Rewrite the data starting at its beginning and ending at the line that contains "right wrist: (129, 648, -16)", shifting every number in the keypoint coordinates by -22. Leave the pictures out.

Pixel coordinate listings:
§

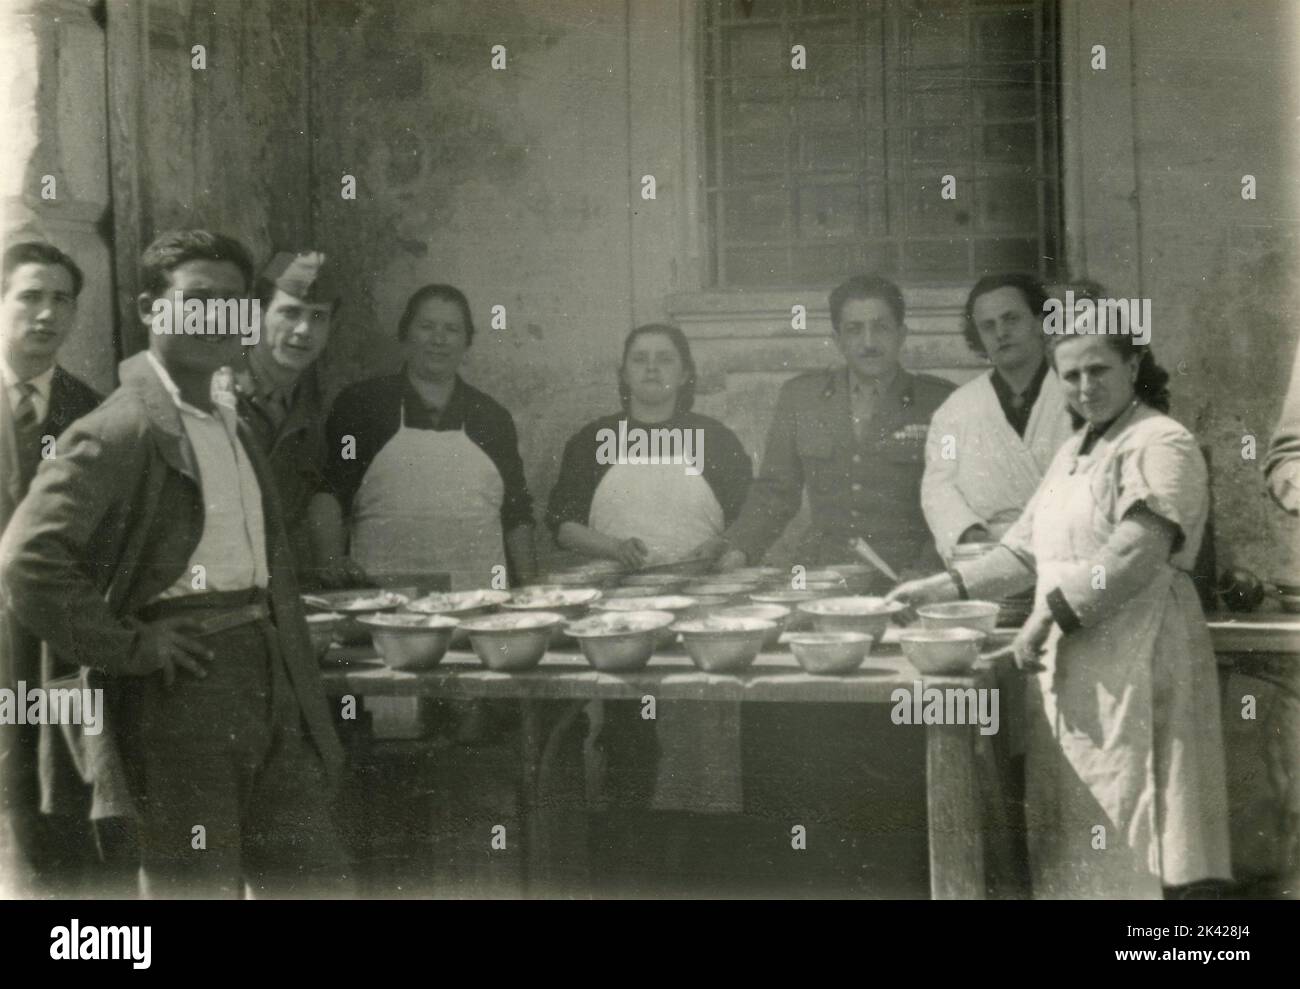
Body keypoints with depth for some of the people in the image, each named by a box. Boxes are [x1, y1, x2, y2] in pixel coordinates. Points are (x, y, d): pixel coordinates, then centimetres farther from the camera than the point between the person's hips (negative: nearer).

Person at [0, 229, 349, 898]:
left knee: (315, 876, 10)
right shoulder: (119, 430, -10)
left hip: (270, 685, 8)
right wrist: (129, 648, -16)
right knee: (197, 887, 2)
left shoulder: (234, 427, 16)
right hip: (178, 692, -8)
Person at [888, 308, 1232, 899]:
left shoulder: (1161, 445, -8)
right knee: (1077, 833, 10)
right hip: (1070, 663, 8)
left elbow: (1136, 557, -19)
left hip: (1133, 665, -8)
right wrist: (944, 588, 9)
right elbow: (1027, 552, 19)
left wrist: (1048, 614, -18)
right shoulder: (1074, 452, 19)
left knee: (1127, 831, -7)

§

### RESPONSE TO THE TASK
Body keypoints with depth for some of the people in the image, each named by a box. Boxes are [x1, y1, x2, y2] in pixel coordinates. Points are (x, y, d): pixel coordinates, then centimetres farther from the camera than the point between the person's hips (negative: nearer).

Person at [0, 229, 349, 898]:
left knee: (293, 854, -12)
right shoulder: (97, 408, -32)
left hip: (248, 663, -14)
right wrist: (107, 626, -38)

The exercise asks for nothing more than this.